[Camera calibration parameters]

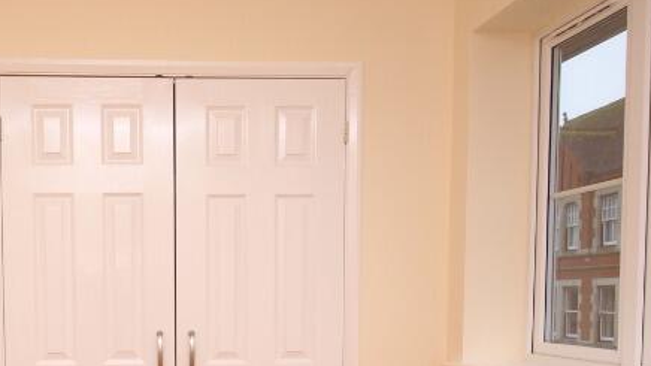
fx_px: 639
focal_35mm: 37
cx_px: 143
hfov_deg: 51.1
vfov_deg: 30.5
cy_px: 335
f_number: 5.6
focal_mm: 10
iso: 250
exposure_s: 1/60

TASK DETAILS:
The required answer is the line with "focal_35mm: 37" plus every line after it to the end of the entries above, transcribed exactly.

OUTPUT BELOW:
focal_35mm: 37
cx_px: 143
hfov_deg: 51.1
vfov_deg: 30.5
cy_px: 335
f_number: 5.6
focal_mm: 10
iso: 250
exposure_s: 1/60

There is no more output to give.